In 2024, the Johns Hopkins team demonstrated this principle preclinically by developing the first therapeutic antibody targeting TRBC1-positive T-cell cancers. Until now, however, no equivalent approach existed for patients whose tumors expressed TRBC2, leaving nearly half of all cases without a precision option. 

To close that gap, the researchers turned to phage display technology, using a large antibody library to search for candidates capable of distinguishing TRBC2 from the closely related TRBC1 protein. Through this process, they identified a new antibody, JX1.1, that binds exclusively to TRBC2.

“Our antibody was developed using SLISY, a next-generation sequencing-based platform for rapid identification of antibody candidates from a phage library,” says Dr. Ken Kinzler, Barry Family Professor in Oncology, and director of the Ludwig Center.

The team then linked JX1.1 to a potent DNA-damaging payload, pyrrolobenzodiazepine, creating an antibody-drug conjugate designed to deliver its cytotoxic effect directly into TRBC2-positive cancer cells.

Striking Results in Preclinical Models

In laboratory experiments and animal models, the TRBC2-targeting ADC showed a high degree of specificity. It clearly distinguished TRBC2-positive cancer cells from TRBC1-positive normal T cells, selectively killing malignant cells while sparing a large proportion of healthy immune cells.

The biological impact was striking. In mouse models of TRBC2-positive T-cell cancer, treatment with the JX1.1-based ADC led to robust tumor regression with minimal toxicity. All treated animals showed sustained elimination of detectable cancer throughout the entire 150-day follow-up period, an outcome rarely seen in preclinical studies of aggressive T-cell malignancies.

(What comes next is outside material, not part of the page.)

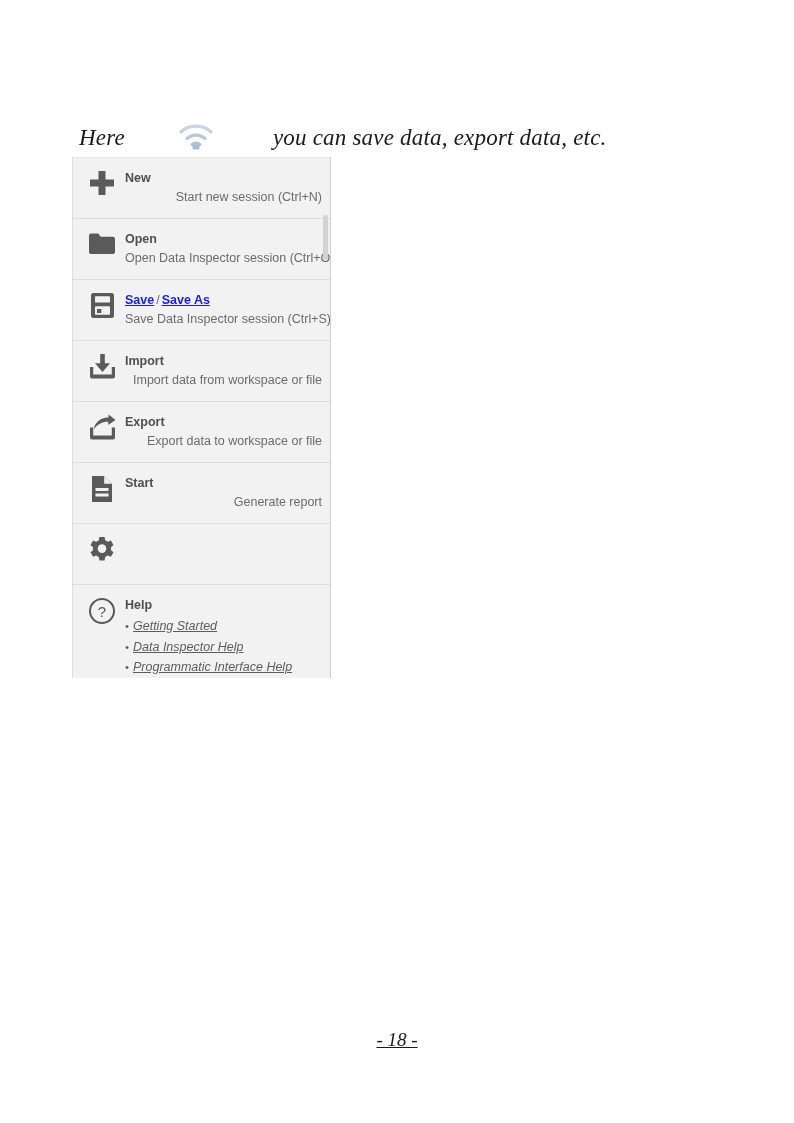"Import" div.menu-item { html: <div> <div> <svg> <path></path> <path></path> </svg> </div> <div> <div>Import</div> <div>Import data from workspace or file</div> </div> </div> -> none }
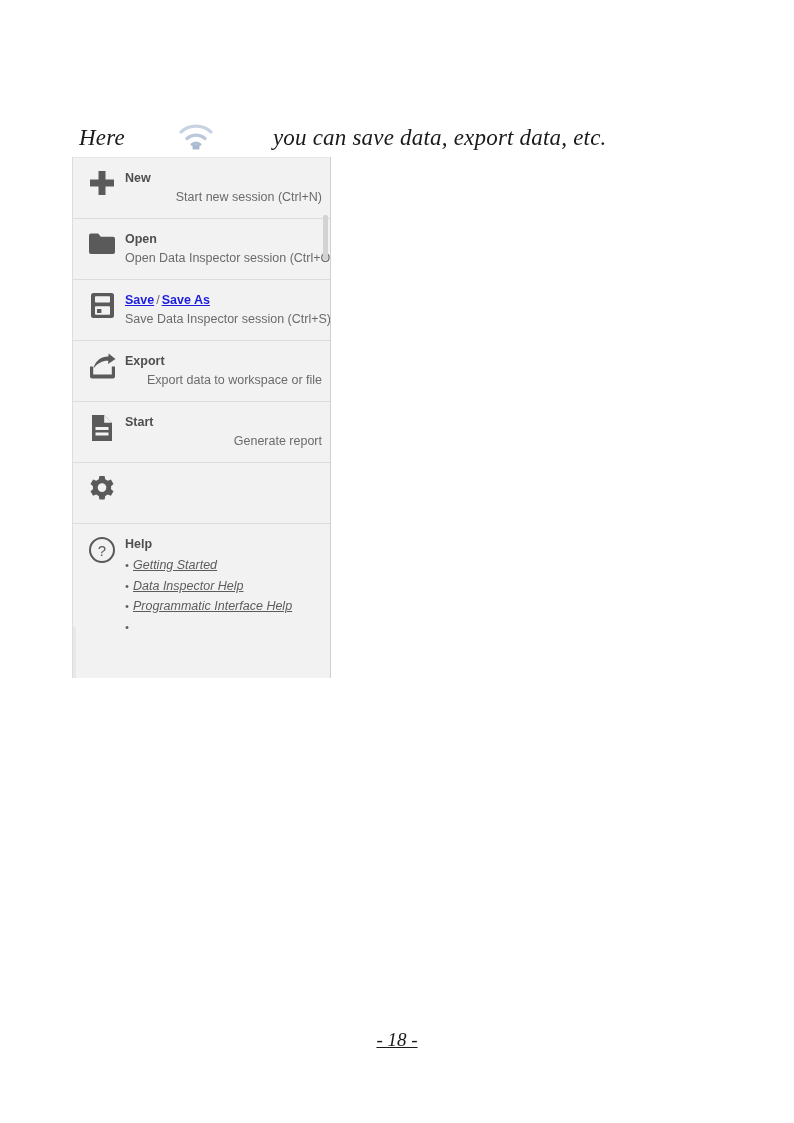"Preferences" div.mi-text { html: none -> <div> <div>Preferences</div> <div>Data Inspector preferences</div> </div> }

A Matched Precision Strategy

With both TRBC1- and TRBC2-directed antibodies now available, the researchers describe a complete precision framework for T-cell cancers. 
“The development of TRBC1 and TRBC2 antibodies together now provides a conceptual ‘matched set’ of precision tools for the great majority of patients with T-cell cancers,” Dr. Paul says.

Importantly, the TRBC2-targeting ADC is envisioned as an off-the-shelf therapy, rather than a personalized cellular product, which could simplify manufacturing and broaden access if the approach succeeds in clinical trials.